I've been dealing with a strange amount of catastrophizing and uncertainty about my graduate school situation, which is basically this: I applied as a senior year undergraduate to six English PhD programs, and got into one (UNC Chapel Hill-- I still haven't heard from Berkeley but I'm assuming it's an implied rejection). I received a stipend package and a fellowship to work in the William Blake Archive which is located there. My undergraduate thesis and much of my research interest centers around his work, and I was originally elated to hear this news.
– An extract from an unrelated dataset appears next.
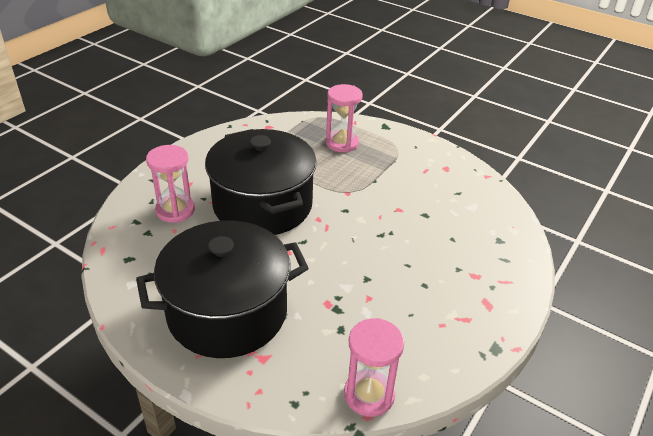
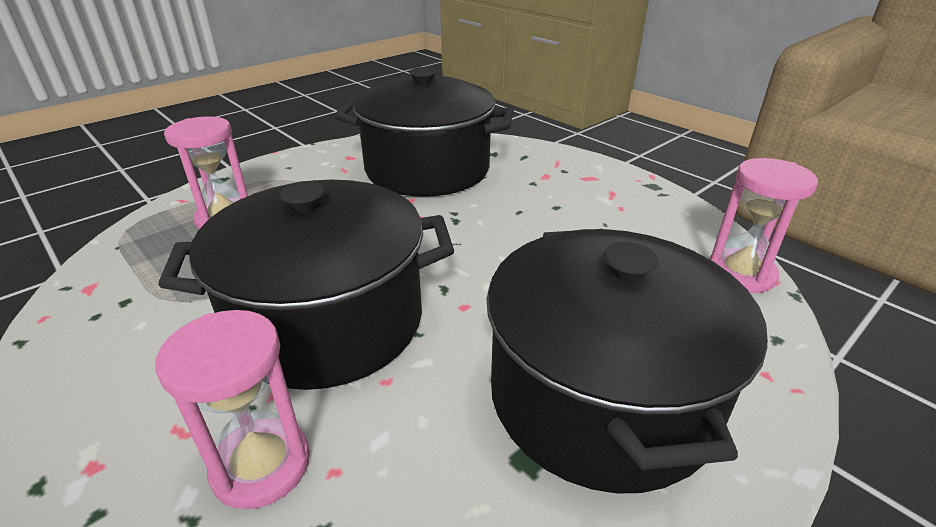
camera: 75 degrees left, 5 degrees down
(448, 209) = (427, 169): none -> black pot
It also helps that Chapel Hill is in a relatively affordable area in comparison to many other programs, even if I have some anxiety about returning to the South and would prefer a more urban environment.
I have been having some second-thoughts though. Not necessarily about the PhD, but more of a what-could-be kind of pondering. My top choice was the UChicago department-- which I know is a ridiculously tall order -- and I ended up being referred to the MAPH program like most rejects seemed to be. I have no desire to attend that program, but it has made me wonder what could happen if I applied again. As I've neared completion on my senior thesis, I already feel that I could produce a significantly higher-quality writing sample than the first chapter I submitted when I applied. I could also very easily boost my GRE scores much higher than they were. More importantly, I have become increasingly interested in applied linguistics over the course of this year as I have TA'ed a course on Discourse Coherence, and I very much want to continue to explore that in my work on the Romantics. All of the places I applied had strong linguistics programs -- except for Chapel Hill. Chapel Hill, however, has amazing opportunities in work with Blake and Digital Humanities -- which are both equally important to my research.
Basically, my options are to accept the Chapel Hill program, or take a huge chance and live with parents for a year while potentially doing research-assistant work for my undergraduate thesis advisor, and apply for both PhD programs once more as well as research grants.
Apologies if this post has been somewhat rambly, I really feel extremely uncertain at this moment. More scarily, I don't know if that uncertainty is rational or irrational.